At an authorization level, the app identifies the user as the one permitted to perform certain tasks or not. Ideally, user rights should be reduced to a limited set of actions and commands.
9. Use data encryption techniques.
If you operate under US legislation, it’s a must to use data encryption for users’ personal data (name, address, social security number). Financial data like credit card number and payment history, and any other info which can be received during receiving a certain financial service.
Encryption is necessary to protect data during transmission, a phase when it’s highly vulnerable and can be easily intercepted. Secure data transmission involves using various encryption algorithms; for example, the US Federal Government uses AES, which is currently believed to be the safest one.
10. Introduce the payment blocking feature.
One of the means to prevent fraud is to indicate suspicious activity. Use something that would differ significantly from the user’s normal actions, such as, for example, untypically large amounts of money transferred from unusual locations.
To protect the user from potential fraud, implement a payment blocking feature in your app. This feature will ensure payment blocking immediately, after anything that falls out of the scope of a user’s regular activity takes place.
As you can see, FinTech app security testing is a complex process requiring very specific knowledge and skills. Since FinTech organizations deal with highly sensitive data, they possibly can neither avoid or simplify the quality assurance process.
Moreover, in countries like the United States, FinTech companies have no choice but to comply with security standards imposed by federal legislation. These are the main reasons why financial institutions seek to hire FinTech QA talent, and the demand for such specialists currently outstrips the supply.

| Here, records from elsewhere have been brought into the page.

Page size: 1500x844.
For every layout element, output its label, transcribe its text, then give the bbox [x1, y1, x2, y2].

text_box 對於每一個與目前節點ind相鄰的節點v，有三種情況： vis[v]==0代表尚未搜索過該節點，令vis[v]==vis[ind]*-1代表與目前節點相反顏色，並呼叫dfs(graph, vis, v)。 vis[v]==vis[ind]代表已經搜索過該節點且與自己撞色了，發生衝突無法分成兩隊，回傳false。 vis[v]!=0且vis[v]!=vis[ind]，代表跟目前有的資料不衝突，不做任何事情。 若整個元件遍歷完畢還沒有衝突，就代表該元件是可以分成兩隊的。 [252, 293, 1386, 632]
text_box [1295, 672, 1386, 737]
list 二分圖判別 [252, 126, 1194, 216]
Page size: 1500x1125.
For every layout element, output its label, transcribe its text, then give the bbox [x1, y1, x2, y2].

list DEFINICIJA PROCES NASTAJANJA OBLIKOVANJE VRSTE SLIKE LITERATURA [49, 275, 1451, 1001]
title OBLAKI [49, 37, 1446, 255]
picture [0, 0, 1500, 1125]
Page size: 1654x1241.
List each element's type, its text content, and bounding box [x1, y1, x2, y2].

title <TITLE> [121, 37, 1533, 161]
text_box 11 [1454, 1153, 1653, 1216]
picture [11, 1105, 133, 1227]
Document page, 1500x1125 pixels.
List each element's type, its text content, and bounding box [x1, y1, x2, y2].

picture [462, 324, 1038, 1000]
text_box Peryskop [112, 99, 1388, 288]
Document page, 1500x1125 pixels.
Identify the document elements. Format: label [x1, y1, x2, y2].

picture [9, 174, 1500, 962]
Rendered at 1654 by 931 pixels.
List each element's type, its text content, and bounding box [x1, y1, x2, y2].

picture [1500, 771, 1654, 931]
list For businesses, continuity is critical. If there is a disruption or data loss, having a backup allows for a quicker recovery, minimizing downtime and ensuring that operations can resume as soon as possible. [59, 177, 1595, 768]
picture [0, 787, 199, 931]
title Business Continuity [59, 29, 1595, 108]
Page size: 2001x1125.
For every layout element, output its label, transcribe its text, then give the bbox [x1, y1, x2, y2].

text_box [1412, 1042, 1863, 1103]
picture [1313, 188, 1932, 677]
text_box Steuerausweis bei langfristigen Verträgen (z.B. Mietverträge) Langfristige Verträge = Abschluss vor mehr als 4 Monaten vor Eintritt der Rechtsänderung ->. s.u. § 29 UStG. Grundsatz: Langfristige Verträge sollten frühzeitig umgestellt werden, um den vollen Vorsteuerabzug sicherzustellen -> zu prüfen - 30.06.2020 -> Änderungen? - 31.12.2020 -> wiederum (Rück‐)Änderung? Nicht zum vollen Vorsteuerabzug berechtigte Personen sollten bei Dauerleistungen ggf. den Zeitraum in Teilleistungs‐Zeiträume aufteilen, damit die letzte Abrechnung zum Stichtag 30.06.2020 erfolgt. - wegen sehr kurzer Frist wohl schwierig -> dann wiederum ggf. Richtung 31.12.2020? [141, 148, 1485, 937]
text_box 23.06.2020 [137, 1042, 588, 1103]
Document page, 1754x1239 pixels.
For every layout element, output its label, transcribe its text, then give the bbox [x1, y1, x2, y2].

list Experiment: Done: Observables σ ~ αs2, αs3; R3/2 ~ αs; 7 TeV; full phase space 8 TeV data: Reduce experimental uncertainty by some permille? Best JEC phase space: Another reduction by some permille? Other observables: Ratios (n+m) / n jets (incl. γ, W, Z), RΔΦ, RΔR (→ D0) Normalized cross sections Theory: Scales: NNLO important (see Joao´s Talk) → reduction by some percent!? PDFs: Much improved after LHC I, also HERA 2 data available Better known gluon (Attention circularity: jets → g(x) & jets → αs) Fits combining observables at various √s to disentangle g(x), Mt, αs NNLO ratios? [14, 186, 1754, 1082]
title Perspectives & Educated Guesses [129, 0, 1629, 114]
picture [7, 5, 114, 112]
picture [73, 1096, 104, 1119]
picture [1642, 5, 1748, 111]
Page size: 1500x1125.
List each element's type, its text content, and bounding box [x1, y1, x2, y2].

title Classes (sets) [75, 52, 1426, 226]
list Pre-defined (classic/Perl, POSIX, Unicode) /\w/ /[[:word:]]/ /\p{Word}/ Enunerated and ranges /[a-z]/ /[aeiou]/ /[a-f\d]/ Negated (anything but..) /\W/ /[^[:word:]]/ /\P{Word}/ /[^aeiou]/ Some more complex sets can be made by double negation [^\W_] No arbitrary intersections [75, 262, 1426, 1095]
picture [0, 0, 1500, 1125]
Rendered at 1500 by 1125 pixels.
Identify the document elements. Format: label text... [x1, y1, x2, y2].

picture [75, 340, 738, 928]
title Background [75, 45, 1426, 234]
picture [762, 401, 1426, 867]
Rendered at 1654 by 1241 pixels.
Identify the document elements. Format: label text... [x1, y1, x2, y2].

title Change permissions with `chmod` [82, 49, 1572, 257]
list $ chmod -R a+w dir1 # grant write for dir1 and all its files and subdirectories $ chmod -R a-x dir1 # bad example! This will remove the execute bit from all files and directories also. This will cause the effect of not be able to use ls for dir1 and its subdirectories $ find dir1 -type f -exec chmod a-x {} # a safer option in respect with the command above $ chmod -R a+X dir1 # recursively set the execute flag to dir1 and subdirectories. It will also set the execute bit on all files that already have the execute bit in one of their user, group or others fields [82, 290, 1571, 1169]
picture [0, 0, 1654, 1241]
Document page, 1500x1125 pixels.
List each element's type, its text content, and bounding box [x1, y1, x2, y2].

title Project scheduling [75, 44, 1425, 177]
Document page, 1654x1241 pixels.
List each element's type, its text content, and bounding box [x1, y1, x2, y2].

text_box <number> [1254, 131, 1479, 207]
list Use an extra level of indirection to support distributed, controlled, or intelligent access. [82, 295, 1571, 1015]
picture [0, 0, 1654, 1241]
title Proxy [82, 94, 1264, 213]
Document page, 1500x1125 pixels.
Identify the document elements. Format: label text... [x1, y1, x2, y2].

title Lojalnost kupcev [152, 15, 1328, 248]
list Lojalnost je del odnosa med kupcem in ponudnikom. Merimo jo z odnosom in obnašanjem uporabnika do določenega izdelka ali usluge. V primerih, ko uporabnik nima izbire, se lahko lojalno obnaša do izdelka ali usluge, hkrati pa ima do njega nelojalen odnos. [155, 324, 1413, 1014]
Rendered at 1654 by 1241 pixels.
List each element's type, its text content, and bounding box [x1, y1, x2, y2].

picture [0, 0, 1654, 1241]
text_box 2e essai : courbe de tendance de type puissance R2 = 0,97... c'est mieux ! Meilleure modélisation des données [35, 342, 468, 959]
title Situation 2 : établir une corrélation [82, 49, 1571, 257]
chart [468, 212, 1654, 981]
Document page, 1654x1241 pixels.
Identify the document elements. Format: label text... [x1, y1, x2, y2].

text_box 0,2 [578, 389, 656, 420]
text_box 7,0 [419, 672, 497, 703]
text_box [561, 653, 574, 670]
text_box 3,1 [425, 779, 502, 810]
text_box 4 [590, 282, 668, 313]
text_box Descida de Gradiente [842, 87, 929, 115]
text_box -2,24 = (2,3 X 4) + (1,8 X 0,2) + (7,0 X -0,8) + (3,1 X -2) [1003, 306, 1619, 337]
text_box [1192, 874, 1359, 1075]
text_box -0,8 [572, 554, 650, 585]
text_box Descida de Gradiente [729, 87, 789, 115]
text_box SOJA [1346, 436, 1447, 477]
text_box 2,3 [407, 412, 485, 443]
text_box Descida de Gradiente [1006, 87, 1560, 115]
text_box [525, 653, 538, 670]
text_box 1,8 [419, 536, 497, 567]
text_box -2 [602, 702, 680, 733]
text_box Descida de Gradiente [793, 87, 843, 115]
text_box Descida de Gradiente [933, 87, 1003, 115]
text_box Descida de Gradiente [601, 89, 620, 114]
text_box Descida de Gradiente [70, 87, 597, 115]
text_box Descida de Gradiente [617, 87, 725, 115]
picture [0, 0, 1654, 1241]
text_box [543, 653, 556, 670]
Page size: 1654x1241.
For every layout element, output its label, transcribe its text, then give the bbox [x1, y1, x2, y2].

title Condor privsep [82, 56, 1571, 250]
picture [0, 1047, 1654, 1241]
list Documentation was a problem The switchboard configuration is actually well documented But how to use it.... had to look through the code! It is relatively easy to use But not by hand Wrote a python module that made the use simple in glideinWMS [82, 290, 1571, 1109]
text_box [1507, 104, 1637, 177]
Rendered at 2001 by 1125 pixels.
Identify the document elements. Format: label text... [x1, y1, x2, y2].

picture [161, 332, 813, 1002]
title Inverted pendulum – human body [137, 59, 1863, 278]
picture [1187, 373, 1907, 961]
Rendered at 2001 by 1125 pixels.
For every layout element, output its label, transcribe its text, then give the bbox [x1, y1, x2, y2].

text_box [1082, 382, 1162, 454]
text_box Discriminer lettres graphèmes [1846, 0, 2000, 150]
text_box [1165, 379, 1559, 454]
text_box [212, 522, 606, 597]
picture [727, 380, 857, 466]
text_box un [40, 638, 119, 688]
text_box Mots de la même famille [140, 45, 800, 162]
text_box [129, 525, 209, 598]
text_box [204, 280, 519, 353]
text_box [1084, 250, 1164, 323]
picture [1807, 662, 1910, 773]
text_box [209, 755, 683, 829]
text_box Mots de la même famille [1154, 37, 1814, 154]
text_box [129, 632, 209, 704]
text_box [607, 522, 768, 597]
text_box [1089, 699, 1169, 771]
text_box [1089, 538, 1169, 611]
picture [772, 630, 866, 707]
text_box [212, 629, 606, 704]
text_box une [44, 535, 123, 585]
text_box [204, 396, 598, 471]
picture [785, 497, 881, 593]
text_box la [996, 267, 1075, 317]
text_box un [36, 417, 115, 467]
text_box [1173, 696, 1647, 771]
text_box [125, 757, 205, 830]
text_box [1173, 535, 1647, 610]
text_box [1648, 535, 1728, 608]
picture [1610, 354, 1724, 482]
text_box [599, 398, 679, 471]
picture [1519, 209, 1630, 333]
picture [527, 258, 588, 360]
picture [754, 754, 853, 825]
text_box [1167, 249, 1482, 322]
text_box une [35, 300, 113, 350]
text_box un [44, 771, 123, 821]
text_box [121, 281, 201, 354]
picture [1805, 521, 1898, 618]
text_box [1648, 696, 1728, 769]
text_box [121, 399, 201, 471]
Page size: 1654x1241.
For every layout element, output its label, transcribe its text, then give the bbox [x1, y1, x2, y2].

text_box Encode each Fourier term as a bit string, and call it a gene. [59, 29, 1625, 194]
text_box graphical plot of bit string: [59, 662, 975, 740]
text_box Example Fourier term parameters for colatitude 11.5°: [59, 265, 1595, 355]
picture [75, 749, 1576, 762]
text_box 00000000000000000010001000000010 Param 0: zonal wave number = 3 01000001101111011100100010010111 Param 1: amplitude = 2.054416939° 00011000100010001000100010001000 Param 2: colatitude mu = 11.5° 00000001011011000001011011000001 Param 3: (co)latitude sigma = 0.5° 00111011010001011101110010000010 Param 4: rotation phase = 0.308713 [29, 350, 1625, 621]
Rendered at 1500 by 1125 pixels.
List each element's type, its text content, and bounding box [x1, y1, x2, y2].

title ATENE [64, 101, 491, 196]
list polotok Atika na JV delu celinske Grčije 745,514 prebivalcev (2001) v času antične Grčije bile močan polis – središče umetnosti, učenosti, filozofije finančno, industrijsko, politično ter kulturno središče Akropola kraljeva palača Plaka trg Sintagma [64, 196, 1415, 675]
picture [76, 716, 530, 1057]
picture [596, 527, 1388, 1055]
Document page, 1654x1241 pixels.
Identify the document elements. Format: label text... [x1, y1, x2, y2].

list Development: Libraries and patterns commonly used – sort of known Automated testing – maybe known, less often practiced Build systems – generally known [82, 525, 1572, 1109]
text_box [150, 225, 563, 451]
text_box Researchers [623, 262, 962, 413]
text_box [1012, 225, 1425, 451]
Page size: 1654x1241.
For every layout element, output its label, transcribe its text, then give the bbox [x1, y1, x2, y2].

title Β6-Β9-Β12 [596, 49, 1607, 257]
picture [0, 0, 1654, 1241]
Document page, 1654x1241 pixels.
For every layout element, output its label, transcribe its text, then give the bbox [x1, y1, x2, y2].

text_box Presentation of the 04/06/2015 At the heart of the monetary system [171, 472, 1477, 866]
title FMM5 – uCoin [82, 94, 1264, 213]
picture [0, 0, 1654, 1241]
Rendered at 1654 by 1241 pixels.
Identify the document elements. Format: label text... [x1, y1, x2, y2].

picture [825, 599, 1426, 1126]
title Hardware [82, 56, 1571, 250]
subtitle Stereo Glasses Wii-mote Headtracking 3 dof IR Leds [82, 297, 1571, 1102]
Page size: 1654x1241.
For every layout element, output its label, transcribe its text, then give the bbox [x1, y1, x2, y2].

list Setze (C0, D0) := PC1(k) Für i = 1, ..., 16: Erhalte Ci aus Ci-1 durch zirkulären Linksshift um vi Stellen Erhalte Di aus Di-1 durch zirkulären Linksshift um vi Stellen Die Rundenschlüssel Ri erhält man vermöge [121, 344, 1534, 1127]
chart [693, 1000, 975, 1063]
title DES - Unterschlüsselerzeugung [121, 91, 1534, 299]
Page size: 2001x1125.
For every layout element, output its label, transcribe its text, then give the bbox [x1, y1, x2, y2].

If you can’t afford to hire enough FinTech testers and QA experts to test your product at each stage of development. Use QA staff augmentation which will allow you to integrate your offshore QA talent with the in-house dev team. You’ll have cost savings as a result of access to lower-cost yet talent-rich locations.
One way or the other, ensuring top-notch security testing is an investment into both application quality and your reputation of a trustworthy FinTech company.